Regardless of the business use, the point about Kapow is that you can, without any coding, access any web-enabled source, extract content from it, combine that content with any other similarly captured content and then use the results in more or less any way that you wish. The database module, for example, extends this capture capability to information stored in leading SQL databases or generated by leading search or business intelligence products.
You can use Kapow as an ETL (extract, transform and load) tool for any web-based content, with the product’s Design Studio as a visual IDE for defining transforms (which don’t just have to be for content and could be for directly building applications); you can use portal clipping, along with other capabilities, to build mash-ups; you can use Kapow’s native capabilities to support the collection of data for analytic purposes, such as sentiment analysis derived from Twitter feeds and, with the content migration module, you can automate all the migration of content into your new CMS (content management system).
So we can’t adequately define Kapow by what it does because it can be used in lots of different ways. On the other hand, saying that it is a Web Data Server hardly conjures up the range of environments in which Kapow can be used. Which means that we need to get down to fundamentals: what exactly is it that Kapow does under the covers?
In practice, Kapow is about collecting web-enabled or database-held information, manipulating it and then passing the aggregated and transformed data to an application that wants to process that data in some way. Now, you could say that that’s what a data integration tool does and, indeed, Kapow certainly has functionality that overlaps with products in that category. On the other hand you wouldn’t use Kapow for loading data from an operational database into a data warehouse (though you might use it for loading external web-based data to augment internal data).
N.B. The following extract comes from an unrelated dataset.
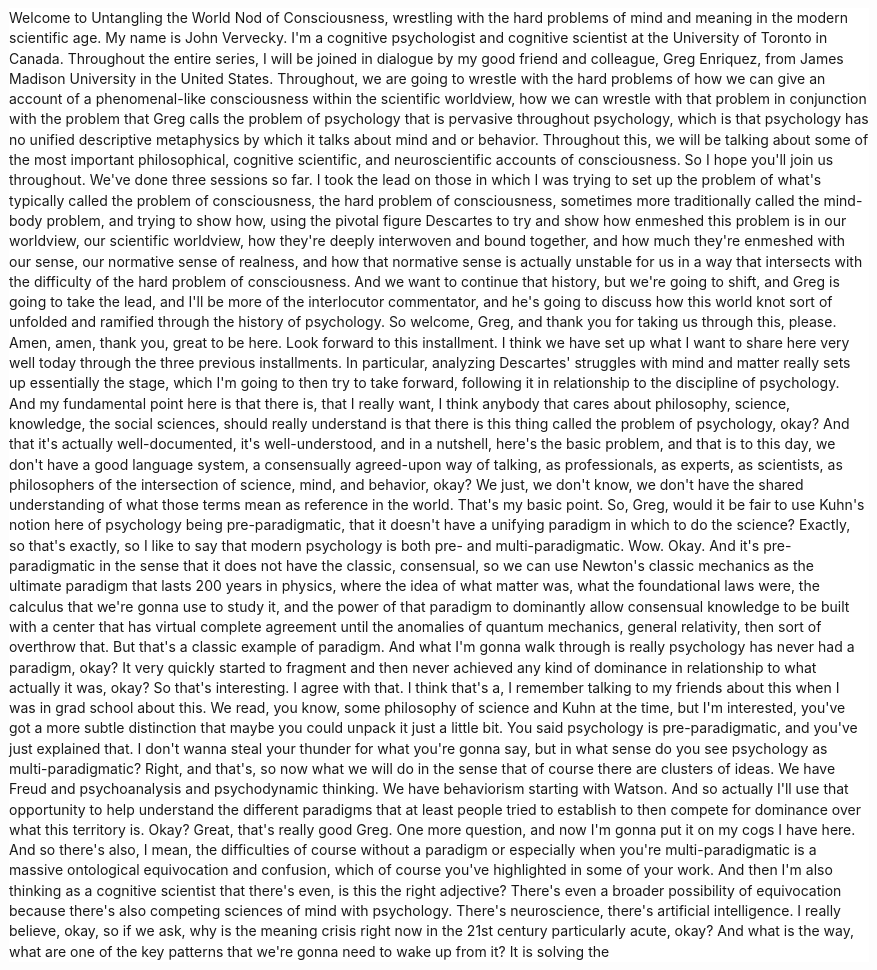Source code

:  Welcome to Untangling the World Nod of Consciousness, wrestling with the hard problems of mind and meaning in the modern scientific age. My name is John Vervecky. I'm a cognitive psychologist and cognitive scientist at the University of Toronto in Canada. Throughout the entire series, I will be joined in dialogue by my good friend and colleague, Greg Enriquez, from James Madison University in the United States. Throughout, we are going to wrestle with the hard problems of how we can give an account of a phenomenal-like consciousness within the scientific worldview, how we can wrestle with that problem in conjunction with the problem that Greg calls the problem of psychology that is pervasive throughout psychology, which is that psychology has no unified descriptive metaphysics by which it talks about mind and or behavior. Throughout this, we will be talking about some of the most important philosophical, cognitive scientific, and neuroscientific accounts of consciousness. So I hope you'll join us throughout. We've done three sessions so far. I took the lead on those in which I was trying to set up the problem of what's typically called the problem of consciousness, the hard problem of consciousness, sometimes more traditionally called the mind-body problem, and trying to show how, using the pivotal figure Descartes to try and show how enmeshed this problem is in our worldview, our scientific worldview, how they're deeply interwoven and bound together, and how much they're enmeshed with our sense, our normative sense of realness, and how that normative sense is actually unstable for us in a way that intersects with the difficulty of the hard problem of consciousness. And we want to continue that history, but we're going to shift, and Greg is going to take the lead, and I'll be more of the interlocutor commentator, and he's going to discuss how this world knot sort of unfolded and ramified through the history of psychology. So welcome, Greg, and thank you for taking us through this, please. Amen, amen, thank you, great to be here. Look forward to this installment. I think we have set up what I want to share here very well today through the three previous installments. In particular, analyzing Descartes' struggles with mind and matter really sets up essentially the stage, which I'm going to then try to take forward, following it in relationship to the discipline of psychology. And my fundamental point here is that there is, that I really want, I think anybody that cares about philosophy, science, knowledge, the social sciences, should really understand is that there is this thing called the problem of psychology, okay? And that it's actually well-documented, it's well-understood, and in a nutshell, here's the basic problem, and that is to this day, we don't have a good language system, a consensually agreed-upon way of talking, as professionals, as experts, as scientists, as philosophers of the intersection of science, mind, and behavior, okay? We just, we don't know, we don't have the shared understanding of what those terms mean as reference in the world. That's my basic point. So, Greg, would it be fair to use Kuhn's notion here of psychology being pre-paradigmatic, that it doesn't have a unifying paradigm in which to do the science? Exactly, so that's exactly, so I like to say that modern psychology is both pre- and multi-paradigmatic. Wow. Okay. And it's pre-paradigmatic in the sense that it does not have the classic, consensual, so we can use Newton's classic mechanics as the ultimate paradigm that lasts 200 years in physics, where the idea of what matter was, what the foundational laws were, the calculus that we're gonna use to study it, and the power of that paradigm to dominantly allow consensual knowledge to be built with a center that has virtual complete agreement until the anomalies of quantum mechanics, general relativity, then sort of overthrow that. But that's a classic example of paradigm. And what I'm gonna walk through is really psychology has never had a paradigm, okay? It very quickly started to fragment and then never achieved any kind of dominance in relationship to what actually it was, okay? So that's interesting. I agree with that. I think that's a, I remember talking to my friends about this when I was in grad school about this. We read, you know, some philosophy of science and Kuhn at the time, but I'm interested, you've got a more subtle distinction that maybe you could unpack it just a little bit. You said psychology is pre-paradigmatic, and you've just explained that. I don't wanna steal your thunder for what you're gonna say, but in what sense do you see psychology as multi-paradigmatic? Right, and that's, so now what we will do in the sense that of course there are clusters of ideas. We have Freud and psychoanalysis and psychodynamic thinking. We have behaviorism starting with Watson. And so actually I'll use that opportunity to help understand the different paradigms that at least people tried to establish to then compete for dominance over what this territory is. Okay? Great, that's really good Greg. One more question, and now I'm gonna put it on my cogs I have here. And so there's also, I mean, the difficulties of course without a paradigm or especially when you're multi-paradigmatic is a massive ontological equivocation and confusion, which of course you've highlighted in some of your work. And then I'm also thinking as a cognitive scientist that there's even, is this the right adjective? There's even a broader possibility of equivocation because there's also competing sciences of mind with psychology. There's neuroscience, there's artificial intelligence. I really believe, okay, so if we ask, why is the meaning crisis right now in the 21st century particularly acute, okay? And what is the way, what are one of the key patterns that we're gonna need to wake up from it? It is solving the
There’s one other thing (actually there are several) that I haven’t mentioned and that is that you can use Kapow to wrap a web application and expose it as a service. Now, I think, we are getting to the heart of the matter: Kapow captures and presents information on demand (though I hesitate to use that term, since it is almost proprietary). In other words, Kapow is a Web data services product, giving you agile access to anything you can see in a browser. What’s more I like it. I like it a lot.